Beyond prevention, Dame Carol points to significant failing in the drug treatment sector, from the start of treatment through to termination, no one is spared her critical eye. Describing the commissioning of treatment as messy and complex she calls for improved and integrated service design and delivery. This requires government leadership - as it stands there are six departments involved with drug policy. Her recommendation is that drugs should be viewed as a health issue not a criminal one. That’s a significant reframing if it is accepted, as it would signal that people who have problems with drugs are not deviant but in need of support.
It’s not just the need for national leadership but local management too. In other areas of health, it is often the medical consultant who takes on this pivotal role. This has not been an option for local specialist drug treatment as consultant psychiatrists in addiction are very few and far between now. Viewed as expensive and unnecessary, a decade of funding cuts has depleted this part of the workforce. When budgets are tight it is easy to see how the most expensive parts of the team are sacrificed in order to secure contracts to provide treatment.
Doing without the experience and skills of medical consultants is unimaginable in any other area of healthcare. This more than anything signals the value or rather the lack of value given to this group of patients.
This is a tough time to be calling for additional resources. People who develop problems with drugs in particular don’t receive much in the way of public sympathy - many view the problem as self-inflicted. But Dame Carol makes clear that even if you lack empathy for these individuals, there is a sound economic case for investment in the sector. Resourcing treatment has the potential to provide gains to society more generally, for example reducing crime, while in parallel improving treatment outcomes for those accessing services.
Dame Carol also highlights the current treatment focus on heroin and crack cocaine use, leaving the increasing numbers who have problems with cannabis and cocaine with an inadequate service. The rapid but largely ignored rise in those seeking help for their use of cannabis is something myself and colleagues have been investigating since we first observed this trend in 2014. What makes this tricky is that unlike heroin there is no substitute drug like methadone that can be given to those trying to quit cannabis.

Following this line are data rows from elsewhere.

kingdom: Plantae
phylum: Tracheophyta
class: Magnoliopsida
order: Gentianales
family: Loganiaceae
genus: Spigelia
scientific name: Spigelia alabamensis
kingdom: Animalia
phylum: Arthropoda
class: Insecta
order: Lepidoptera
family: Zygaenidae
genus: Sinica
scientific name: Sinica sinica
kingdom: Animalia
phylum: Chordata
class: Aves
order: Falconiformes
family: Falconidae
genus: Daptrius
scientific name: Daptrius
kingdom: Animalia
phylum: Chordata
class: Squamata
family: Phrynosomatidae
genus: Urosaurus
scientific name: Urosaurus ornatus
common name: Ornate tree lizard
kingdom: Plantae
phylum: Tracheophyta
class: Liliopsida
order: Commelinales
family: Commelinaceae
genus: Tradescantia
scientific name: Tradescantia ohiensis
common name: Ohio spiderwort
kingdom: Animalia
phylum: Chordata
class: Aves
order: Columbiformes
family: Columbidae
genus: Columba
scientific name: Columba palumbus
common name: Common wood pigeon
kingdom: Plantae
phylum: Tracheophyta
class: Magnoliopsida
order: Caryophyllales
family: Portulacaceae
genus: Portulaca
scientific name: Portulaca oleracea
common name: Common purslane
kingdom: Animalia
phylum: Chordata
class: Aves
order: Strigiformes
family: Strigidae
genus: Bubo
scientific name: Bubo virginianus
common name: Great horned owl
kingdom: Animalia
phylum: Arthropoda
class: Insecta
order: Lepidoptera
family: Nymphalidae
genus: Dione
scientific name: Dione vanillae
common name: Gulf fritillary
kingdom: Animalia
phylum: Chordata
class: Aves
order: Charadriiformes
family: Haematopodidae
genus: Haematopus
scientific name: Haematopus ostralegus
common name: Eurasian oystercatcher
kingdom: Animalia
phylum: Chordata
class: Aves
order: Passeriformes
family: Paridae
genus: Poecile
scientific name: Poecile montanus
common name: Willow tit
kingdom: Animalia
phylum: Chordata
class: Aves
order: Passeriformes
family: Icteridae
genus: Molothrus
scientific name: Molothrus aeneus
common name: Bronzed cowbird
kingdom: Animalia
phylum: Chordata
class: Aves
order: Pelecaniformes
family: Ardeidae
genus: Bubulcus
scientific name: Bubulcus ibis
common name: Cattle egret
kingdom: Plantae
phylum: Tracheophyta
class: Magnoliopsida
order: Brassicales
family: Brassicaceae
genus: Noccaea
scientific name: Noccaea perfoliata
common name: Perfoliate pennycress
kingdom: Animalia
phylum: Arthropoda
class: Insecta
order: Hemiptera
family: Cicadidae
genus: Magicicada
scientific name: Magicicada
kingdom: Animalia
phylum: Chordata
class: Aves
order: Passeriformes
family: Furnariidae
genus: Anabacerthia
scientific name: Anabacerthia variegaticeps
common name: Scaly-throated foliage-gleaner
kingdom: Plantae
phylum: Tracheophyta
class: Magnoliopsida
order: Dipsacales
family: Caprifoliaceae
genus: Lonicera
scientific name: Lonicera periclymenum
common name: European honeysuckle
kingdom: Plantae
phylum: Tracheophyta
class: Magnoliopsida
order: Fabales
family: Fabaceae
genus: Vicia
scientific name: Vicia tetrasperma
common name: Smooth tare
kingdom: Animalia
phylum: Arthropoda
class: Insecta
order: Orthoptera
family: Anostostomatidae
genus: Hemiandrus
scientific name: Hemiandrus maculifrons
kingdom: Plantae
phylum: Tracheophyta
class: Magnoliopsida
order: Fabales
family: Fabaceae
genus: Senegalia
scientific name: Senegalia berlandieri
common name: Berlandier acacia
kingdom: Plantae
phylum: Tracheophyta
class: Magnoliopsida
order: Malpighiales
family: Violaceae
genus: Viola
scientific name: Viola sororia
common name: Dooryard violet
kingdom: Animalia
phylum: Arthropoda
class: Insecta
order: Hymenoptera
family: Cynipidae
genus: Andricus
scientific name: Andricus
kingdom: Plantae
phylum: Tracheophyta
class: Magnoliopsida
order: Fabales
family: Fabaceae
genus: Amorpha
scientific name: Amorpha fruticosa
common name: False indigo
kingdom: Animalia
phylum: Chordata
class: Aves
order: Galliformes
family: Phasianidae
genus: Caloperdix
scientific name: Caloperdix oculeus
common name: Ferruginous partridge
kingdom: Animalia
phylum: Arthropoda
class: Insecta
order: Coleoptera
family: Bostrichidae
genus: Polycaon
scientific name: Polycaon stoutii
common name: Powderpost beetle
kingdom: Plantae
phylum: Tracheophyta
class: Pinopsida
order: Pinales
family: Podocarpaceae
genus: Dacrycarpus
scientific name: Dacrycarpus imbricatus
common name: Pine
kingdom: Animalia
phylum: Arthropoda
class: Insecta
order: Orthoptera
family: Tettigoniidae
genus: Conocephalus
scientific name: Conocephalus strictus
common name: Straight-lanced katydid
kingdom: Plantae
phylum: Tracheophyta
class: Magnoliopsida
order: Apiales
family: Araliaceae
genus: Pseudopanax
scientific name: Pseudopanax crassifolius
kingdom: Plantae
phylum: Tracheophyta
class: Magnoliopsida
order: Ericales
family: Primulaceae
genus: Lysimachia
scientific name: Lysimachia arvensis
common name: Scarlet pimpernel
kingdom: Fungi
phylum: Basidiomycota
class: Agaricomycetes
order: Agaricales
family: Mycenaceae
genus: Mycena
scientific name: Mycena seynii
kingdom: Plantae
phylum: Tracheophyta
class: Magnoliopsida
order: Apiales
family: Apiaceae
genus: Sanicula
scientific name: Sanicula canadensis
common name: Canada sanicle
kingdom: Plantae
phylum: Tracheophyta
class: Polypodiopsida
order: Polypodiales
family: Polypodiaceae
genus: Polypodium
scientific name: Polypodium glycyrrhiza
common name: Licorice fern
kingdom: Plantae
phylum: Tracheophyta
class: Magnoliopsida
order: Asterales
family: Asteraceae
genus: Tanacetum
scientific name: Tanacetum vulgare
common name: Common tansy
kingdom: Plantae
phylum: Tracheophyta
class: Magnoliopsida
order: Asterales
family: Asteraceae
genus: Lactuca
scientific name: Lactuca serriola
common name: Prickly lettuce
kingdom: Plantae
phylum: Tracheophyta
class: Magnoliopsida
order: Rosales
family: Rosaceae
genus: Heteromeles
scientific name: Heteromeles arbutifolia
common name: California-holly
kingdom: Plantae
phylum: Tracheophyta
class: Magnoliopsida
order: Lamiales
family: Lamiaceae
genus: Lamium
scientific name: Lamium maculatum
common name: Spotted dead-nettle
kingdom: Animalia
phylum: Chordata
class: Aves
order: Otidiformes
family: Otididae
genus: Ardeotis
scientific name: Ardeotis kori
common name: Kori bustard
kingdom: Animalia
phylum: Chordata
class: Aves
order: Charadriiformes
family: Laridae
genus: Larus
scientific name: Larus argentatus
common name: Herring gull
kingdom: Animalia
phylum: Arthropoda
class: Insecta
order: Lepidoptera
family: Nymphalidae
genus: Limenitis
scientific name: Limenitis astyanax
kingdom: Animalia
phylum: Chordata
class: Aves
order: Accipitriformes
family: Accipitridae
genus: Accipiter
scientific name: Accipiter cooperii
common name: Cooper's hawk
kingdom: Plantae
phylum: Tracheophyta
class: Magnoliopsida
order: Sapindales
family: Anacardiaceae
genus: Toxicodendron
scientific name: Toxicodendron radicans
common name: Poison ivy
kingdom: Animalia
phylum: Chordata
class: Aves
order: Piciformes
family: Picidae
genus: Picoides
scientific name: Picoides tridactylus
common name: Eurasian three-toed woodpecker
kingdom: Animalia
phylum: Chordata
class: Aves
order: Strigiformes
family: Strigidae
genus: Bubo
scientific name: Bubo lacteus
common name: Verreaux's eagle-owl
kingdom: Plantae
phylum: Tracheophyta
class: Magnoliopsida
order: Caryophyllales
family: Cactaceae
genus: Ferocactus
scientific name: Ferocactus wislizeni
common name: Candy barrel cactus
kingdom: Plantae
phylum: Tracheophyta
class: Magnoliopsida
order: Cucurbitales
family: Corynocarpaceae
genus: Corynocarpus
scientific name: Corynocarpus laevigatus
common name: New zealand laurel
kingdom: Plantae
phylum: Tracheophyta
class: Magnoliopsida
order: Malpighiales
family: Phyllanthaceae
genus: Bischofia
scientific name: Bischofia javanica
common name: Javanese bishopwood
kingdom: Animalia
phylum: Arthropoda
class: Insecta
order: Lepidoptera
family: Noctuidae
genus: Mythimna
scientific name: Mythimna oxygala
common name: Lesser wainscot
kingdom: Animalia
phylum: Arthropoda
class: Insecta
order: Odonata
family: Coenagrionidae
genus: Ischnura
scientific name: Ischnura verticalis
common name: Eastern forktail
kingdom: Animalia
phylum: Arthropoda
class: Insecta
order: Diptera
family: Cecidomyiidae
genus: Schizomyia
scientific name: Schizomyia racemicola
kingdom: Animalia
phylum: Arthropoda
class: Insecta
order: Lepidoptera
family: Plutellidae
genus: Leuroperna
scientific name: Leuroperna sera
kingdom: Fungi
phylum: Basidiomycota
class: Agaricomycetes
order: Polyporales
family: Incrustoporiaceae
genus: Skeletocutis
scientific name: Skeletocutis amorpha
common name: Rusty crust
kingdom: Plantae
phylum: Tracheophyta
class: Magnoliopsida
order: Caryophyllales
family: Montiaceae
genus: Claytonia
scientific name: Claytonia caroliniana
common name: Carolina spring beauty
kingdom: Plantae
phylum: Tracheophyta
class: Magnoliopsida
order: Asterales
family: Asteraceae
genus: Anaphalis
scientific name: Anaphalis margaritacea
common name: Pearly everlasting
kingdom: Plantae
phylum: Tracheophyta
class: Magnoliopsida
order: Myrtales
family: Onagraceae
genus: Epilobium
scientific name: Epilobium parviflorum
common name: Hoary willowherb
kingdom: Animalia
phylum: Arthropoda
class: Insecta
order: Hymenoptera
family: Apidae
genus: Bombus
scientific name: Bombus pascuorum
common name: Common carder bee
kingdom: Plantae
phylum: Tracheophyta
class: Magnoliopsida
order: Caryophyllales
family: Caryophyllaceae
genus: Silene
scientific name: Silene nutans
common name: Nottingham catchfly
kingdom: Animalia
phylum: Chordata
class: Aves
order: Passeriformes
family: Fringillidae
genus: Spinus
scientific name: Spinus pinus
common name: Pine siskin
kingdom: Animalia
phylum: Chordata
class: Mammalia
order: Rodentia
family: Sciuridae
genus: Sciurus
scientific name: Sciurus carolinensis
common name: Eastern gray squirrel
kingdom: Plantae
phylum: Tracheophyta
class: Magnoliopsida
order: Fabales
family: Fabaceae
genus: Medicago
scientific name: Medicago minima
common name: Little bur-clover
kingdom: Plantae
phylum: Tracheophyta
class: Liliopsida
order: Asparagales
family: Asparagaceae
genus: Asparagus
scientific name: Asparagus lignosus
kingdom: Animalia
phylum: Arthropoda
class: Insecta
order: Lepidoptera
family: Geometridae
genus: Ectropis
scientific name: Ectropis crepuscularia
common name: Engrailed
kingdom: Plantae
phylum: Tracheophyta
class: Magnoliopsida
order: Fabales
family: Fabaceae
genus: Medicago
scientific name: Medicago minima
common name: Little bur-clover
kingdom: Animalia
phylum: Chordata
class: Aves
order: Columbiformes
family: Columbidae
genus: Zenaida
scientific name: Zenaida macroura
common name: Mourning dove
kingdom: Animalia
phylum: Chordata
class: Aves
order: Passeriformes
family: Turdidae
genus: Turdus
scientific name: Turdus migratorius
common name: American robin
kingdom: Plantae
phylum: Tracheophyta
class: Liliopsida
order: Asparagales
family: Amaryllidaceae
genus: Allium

One of the greatest scandals of the last decade is record numbers dying as a result of drug use, something callously explained away by government ministers as something that can be attributed to an “ageing cohort” of drug users. Bear in mind this is a group that currently has a life expectancy not seen since our monarch was Queen Victoria. Again, this would not be viewed as acceptable if the same rate of mortality was evident for those with diabetes or heart disease. Dame Carol rightly suggests that given the high rates of additional health problems people using drugs have, they should be offered timely access to respiratory health services and mental health services, as just two examples of what they would benefit from.
We are not short of reviews on drug policy in the UK and the message they all share is the urgent need for reform. We must hope that this government’s newfound love for science and evidence extends to the thorny issue of drugs.